EMEKLİNİN SEYİR DEFTERİ


Emekliyim ve emeklilerin çoğu gibi emeklemekteyim. Emeklemeyen, emekliler de var. Bu kişiler “kıyak emeklilik” adı altında ballı aylık alan vekiller… Dikkat ederseniz bu kişilere “milletvekili” demedim. Çünkü milletin vekilini, halk belirleyip seçer. Halka yukarıdan aşağıya dayatılmış, onunla yazgı birliği olmayan biri, milletin vekili olabilir mi?  

Emeklilik; bir kişinin yaşam boyunca emek harcayarak kazandığı bir hak. Bu hakkı kazanmak için sınırsız emek, özveri, çalışma, yararlılık ve topluma hizmet var. İşçinin, köylünün, beyin işçisinin emeğine değer vermeyen bir siyasal anlayışın emekliye değer vermesi düşünülebilir mi?

Günümüzde emeklilerin en büyük sorunu yaşam kaygısı. Emekli, her sabah uyandığında “Bugün, akşamı edebilecek miyim?” diye düşünmekte. Çünkü onu yaşamda tutacak, besleyecek besin maddeleri ateş pahası. Ayrıca emeklilerin çoğu düzenli olarak ilaç kullanır. Şeker, tansiyon, kolesterol gündelik sorunları. Bazı organlarında yetmezlikler söz konusu. Bu nedenle de düzenli sağaltım gerekli. Doktora gitmek, ilaç almak para… Katkı payları küçük görünse de toplumumuzda en düşük aylıkla geçinmek zorunda kalan emekliler için büyük bir harcama. Doğaldır ki türlü sayrılıkları bulunan emekli yaşuluların sağlıklı beslenmeleri vazgeçilmezdir.

*Yönergeler*.
a: Emeklilerle ilgili yazıya göre şu soruları yanıtlayın:
(i) Yazar, "kıyak emeklilik" adı altında aylık alanlara neden "milletvekili" demediğini belirtiyor?
(ii) Emeklilik hakkını kazanmak için nelerin gerektiği söyleniyor?
(iii) Günümüzde emeklilerin en büyük sorunu ne olarak gösteriliyor?
b: Emeklilerle ilgili yazıda "Günümüzde emeklilerin en" sözcükleriyle açılıp "sağlıklı beslenmeleri vazgeçilmezdir." ile kapanan bölümü, "ateş pahası" yerine "çok pahalı" koyarak yeniden yazın.
Kayıtlar bu çalışmada hiçbir işe yaramaz.

*Çıkarılan kayıtlar*.
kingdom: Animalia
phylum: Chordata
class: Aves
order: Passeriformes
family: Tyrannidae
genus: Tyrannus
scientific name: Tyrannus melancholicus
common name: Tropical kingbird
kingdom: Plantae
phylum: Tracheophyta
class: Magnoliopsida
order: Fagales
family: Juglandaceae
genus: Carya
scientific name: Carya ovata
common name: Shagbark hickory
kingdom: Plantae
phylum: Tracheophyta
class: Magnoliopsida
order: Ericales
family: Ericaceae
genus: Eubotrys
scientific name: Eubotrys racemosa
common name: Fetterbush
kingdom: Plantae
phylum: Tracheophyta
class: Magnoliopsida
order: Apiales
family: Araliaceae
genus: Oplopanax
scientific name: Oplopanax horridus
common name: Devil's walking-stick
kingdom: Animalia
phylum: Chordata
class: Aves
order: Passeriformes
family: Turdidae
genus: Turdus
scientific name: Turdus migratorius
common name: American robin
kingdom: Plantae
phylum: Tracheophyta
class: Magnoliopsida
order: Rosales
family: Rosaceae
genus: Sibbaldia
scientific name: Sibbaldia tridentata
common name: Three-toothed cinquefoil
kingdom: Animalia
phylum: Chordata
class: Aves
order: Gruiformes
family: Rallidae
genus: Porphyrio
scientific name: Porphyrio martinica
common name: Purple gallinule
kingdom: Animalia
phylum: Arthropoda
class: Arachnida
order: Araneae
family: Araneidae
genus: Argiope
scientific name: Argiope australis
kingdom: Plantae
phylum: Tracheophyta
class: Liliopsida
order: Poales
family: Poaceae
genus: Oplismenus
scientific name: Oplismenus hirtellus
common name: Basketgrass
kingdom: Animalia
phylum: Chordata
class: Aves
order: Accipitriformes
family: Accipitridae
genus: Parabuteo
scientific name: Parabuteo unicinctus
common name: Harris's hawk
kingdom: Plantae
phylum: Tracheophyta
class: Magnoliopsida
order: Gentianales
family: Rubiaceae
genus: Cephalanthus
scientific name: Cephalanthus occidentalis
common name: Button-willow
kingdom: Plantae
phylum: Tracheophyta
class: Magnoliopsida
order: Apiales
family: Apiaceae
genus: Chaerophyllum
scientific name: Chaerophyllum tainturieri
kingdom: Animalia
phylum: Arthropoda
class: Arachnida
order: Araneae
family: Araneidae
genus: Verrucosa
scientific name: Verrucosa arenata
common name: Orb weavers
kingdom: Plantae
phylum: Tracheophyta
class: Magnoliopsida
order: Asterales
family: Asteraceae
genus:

*Yanıtlar*.
a:
(i) Çünkü milletin vekilini halk belirleyip seçer.
(ii) Sınırsız emek, özveri, çalışma, yararlılık ve topluma hizmet.
(iii) Yaşam kaygısı.

b:
Günümüzde emeklilerin en büyük sorunu yaşam kaygısı. Emekli, her sabah uyandığında “Bugün, akşamı edebilecek miyim?” diye düşünmekte. Çünkü onu yaşamda tutacak, besleyecek besin maddeleri çok pahalı. Ayrıca emeklilerin çoğu düzenli olarak ilaç kullanır. Şeker, tansiyon, kolesterol gündelik sorunları. Bazı organlarında yetmezlikler söz konusu. Bu nedenle de düzenli sağaltım gerekli. Doktora gitmek, ilaç almak para… Katkı payları küçük görünse de toplumumuzda en düşük aylıkla geçinmek zorunda kalan emekliler için büyük bir harcama. Doğaldır ki türlü sayrılıkları bulunan emekli yaşuluların sağlıklı beslenmeleri vazgeçilmezdir.